Texto: Bruno Ferreira | Fotos: Mauricio Silva
Carteiras dispostas em círculos numa sala vazia, mas bastante atrativa, aguardavam a presença de gente que a preencheu com ideias, afetos e lanches a manhã de sábado, 07 de julho, a última de um processo formativo de sete intensas semanas, em que a Educomunicação esteve em discussão para 25 participantes do curso Educomunicação: princípios, práticas e gestão, oferecido pela ABPEducom no Colégio Dante Alighieri, desde 19 de maio de 2018.
O último encontro foi de colheita. Do literal ao simbólico, a turma pôde percorrer espaços do Colégio Dante Alighieri, do museu de história natural ao telhado verde, uma horta de mais de 450m² que fica no topo de um dos edifícios da instituição. Na ocasião, recebeu de presente terra, adubo e mudas de manjericão. O delicado mimo da equipe do Colégio serviu também como inspiração e metáfora para o momento final do curso: semear para colher bons frutos, sendo estes partilhados pelos participantes em forma de projetos educomunicativos, que expressaram as ideias dos participantes sobre como aplicar, em diferentes contextos, o conceito estudado ao longo de quase dois meses.

→ Dados do exercício:

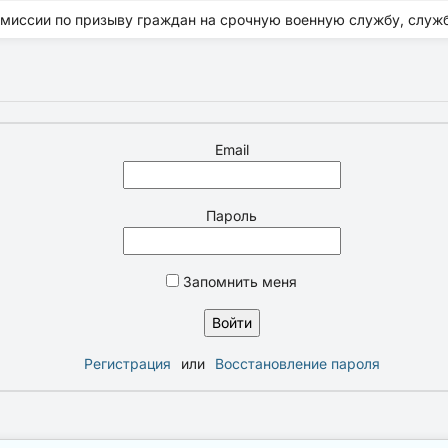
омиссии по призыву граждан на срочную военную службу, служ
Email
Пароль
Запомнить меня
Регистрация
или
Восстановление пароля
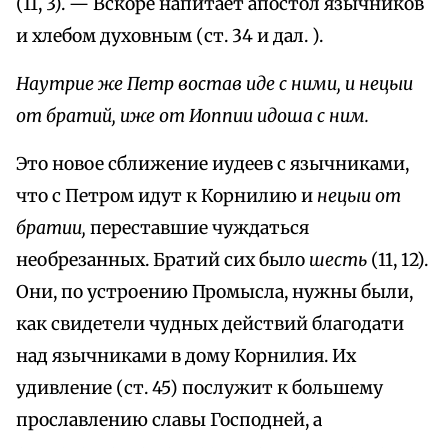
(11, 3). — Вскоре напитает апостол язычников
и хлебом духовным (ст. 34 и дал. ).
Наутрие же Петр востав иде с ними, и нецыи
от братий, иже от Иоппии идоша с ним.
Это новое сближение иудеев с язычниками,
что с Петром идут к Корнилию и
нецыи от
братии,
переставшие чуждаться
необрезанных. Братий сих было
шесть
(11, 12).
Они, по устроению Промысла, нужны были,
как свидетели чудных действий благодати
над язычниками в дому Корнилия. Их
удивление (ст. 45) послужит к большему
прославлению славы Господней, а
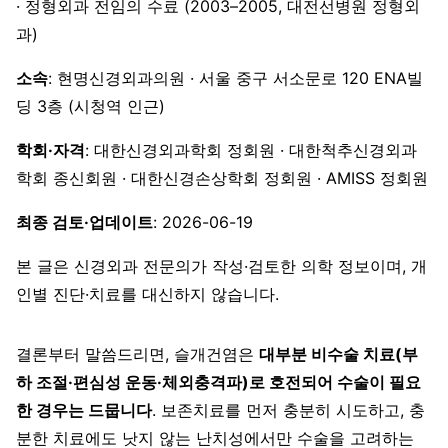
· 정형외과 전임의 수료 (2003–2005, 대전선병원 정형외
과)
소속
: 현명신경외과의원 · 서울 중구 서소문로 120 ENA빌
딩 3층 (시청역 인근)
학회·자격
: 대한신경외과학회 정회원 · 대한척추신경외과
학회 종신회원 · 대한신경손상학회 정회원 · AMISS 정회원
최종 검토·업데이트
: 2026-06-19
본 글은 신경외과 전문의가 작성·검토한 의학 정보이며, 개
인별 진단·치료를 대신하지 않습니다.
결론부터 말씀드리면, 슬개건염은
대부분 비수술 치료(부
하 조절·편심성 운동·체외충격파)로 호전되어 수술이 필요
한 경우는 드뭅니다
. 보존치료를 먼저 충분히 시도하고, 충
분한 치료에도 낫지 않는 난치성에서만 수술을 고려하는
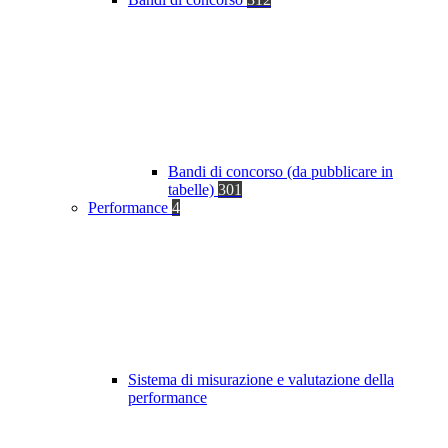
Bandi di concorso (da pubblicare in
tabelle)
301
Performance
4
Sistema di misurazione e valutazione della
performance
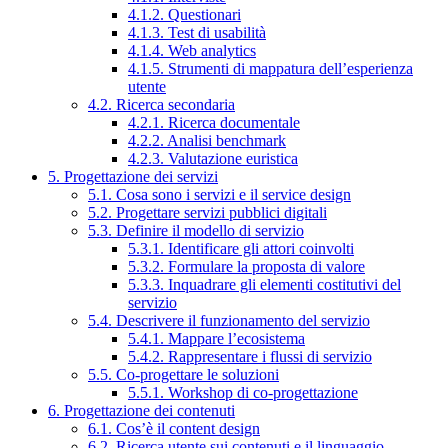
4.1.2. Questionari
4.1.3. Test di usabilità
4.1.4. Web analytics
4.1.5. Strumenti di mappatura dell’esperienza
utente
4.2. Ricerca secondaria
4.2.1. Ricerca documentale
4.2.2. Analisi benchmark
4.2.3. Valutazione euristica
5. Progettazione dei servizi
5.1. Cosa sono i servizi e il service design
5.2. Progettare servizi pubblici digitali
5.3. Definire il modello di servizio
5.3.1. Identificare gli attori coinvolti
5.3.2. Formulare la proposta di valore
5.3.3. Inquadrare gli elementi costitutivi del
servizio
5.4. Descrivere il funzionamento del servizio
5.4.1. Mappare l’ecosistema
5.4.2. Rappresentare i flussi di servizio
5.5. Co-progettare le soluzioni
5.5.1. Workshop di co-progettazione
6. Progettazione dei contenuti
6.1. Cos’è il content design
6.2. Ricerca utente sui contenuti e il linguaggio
--
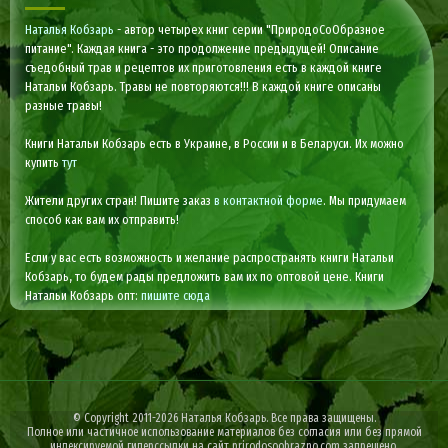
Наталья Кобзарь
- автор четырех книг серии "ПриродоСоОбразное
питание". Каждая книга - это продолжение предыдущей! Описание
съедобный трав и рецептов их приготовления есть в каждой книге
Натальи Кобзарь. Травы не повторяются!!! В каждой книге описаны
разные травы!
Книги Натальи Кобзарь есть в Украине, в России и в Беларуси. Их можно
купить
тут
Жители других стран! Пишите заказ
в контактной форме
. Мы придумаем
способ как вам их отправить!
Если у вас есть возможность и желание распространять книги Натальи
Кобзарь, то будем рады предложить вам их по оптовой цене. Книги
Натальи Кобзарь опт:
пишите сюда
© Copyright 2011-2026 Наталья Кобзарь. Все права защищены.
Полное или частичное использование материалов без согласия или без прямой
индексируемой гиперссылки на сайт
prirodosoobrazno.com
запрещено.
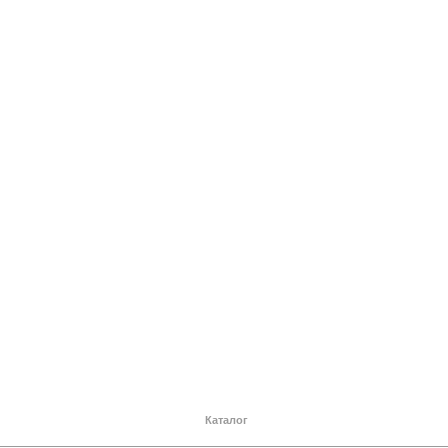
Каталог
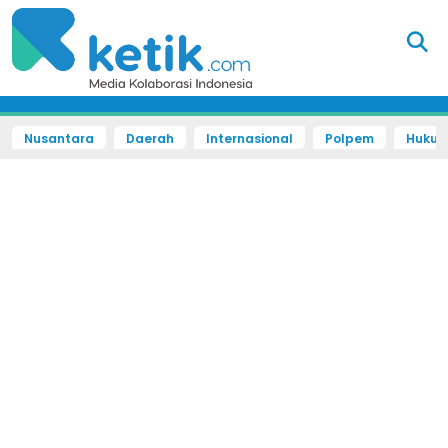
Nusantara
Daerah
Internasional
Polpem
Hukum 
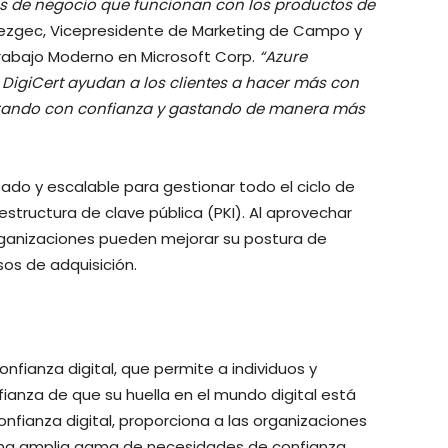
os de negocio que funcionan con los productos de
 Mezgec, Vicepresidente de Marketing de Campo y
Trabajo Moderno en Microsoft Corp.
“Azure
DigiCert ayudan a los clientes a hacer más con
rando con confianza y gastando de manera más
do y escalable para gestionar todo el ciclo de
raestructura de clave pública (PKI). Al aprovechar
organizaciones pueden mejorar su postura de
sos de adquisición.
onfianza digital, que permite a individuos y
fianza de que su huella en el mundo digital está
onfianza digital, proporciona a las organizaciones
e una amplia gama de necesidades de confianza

→ Exercícios:
1 – Responda, com base no texto sobre o curso de Educomunicação:
(a) Quantos participantes fizeram o curso?
(b) Qual é a área da horta no telhado verde?
(c) O que a turma recebeu de presente da equipe do Colégio?
2 – Por favor, reescreva de forma mais breve o parágrafo do texto sobre o curso de Educomunicação que começa com "O último encontro foi de colheita", mantendo seus fatos principais.
O material não é necessário para resolver as tarefas.

→ Respostas:
1 –
(a) 25 participantes.
(b) Mais de 450m².
(c) Terra, adubo e mudas de manjericão.

2 – No último encontro, a turma visitou espaços do Colégio Dante Alighieri, como o museu de história natural e o telhado verde, uma horta de mais de 450m² no topo de um dos edifícios. Ganhou terra, adubo e mudas de manjericão, que inspiraram a metáfora do encerramento: semear para colher bons frutos. Esses frutos foram os projetos educomunicativos partilhados pelos participantes, com ideias sobre como aplicar em diferentes contextos o conceito estudado ao longo de quase dois meses.